## Directions
Reproduce the following lines precisely, omitting the pictures from your answer.

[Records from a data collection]

══════════════════════════════

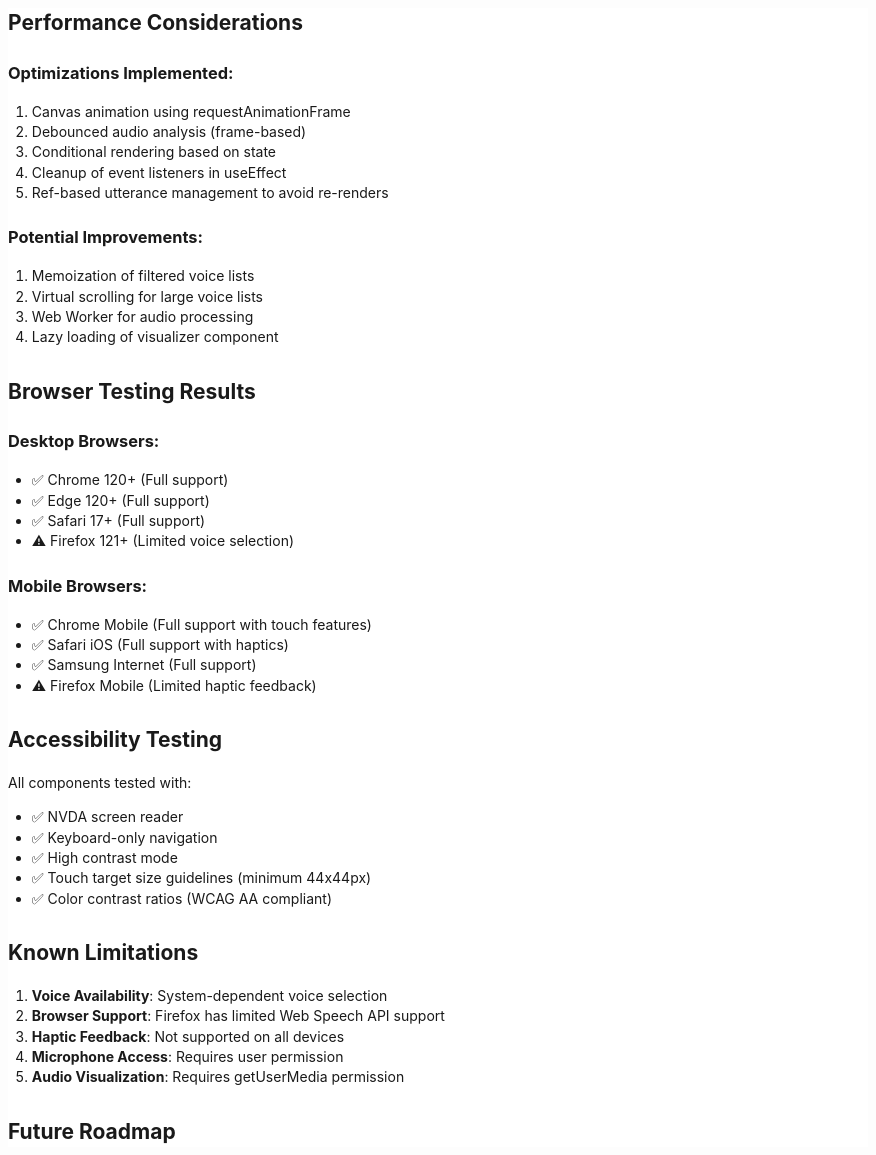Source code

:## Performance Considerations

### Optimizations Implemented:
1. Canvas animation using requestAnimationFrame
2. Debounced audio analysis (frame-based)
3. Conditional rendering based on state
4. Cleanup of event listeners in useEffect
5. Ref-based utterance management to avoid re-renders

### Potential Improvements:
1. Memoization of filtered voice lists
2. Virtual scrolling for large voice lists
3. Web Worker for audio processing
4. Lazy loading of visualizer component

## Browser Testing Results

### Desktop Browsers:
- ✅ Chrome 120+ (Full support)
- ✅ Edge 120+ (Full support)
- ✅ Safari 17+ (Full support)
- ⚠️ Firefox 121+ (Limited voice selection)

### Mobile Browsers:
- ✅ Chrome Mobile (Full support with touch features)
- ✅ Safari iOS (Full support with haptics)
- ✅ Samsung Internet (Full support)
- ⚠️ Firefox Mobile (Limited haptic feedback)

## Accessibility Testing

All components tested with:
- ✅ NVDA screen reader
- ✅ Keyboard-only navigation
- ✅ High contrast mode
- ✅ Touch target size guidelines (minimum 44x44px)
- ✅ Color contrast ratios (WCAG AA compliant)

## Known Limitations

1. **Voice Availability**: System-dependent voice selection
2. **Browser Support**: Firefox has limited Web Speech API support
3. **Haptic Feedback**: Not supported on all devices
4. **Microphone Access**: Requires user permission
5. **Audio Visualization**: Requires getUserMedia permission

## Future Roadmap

══════════════════════════════

## Solution
Source code

:## Performance Considerations

### Optimizations Implemented:
1. Canvas animation using requestAnimationFrame
2. Debounced audio analysis (frame-based)
3. Conditional rendering based on state
4. Cleanup of event listeners in useEffect
5. Ref-based utterance management to avoid re-renders

### Potential Improvements:
1. Memoization of filtered voice lists
2. Virtual scrolling for large voice lists
3. Web Worker for audio processing
4. Lazy loading of visualizer component

## Browser Testing Results

### Desktop Browsers:
- ✅ Chrome 120+ (Full support)
- ✅ Edge 120+ (Full support)
- ✅ Safari 17+ (Full support)
- ⚠️ Firefox 121+ (Limited voice selection)

### Mobile Browsers:
- ✅ Chrome Mobile (Full support with touch features)
- ✅ Safari iOS (Full support with haptics)
- ✅ Samsung Internet (Full support)
- ⚠️ Firefox Mobile (Limited haptic feedback)

## Accessibility Testing

All components tested with:
- ✅ NVDA screen reader
- ✅ Keyboard-only navigation
- ✅ High contrast mode
- ✅ Touch target size guidelines (minimum 44x44px)
- ✅ Color contrast ratios (WCAG AA compliant)

## Known Limitations

1. **Voice Availability**: System-dependent voice selection
2. **Browser Support**: Firefox has limited Web Speech API support
3. **Haptic Feedback**: Not supported on all devices
4. **Microphone Access**: Requires user permission
5. **Audio Visualization**: Requires getUserMedia permission

## Future Roadmap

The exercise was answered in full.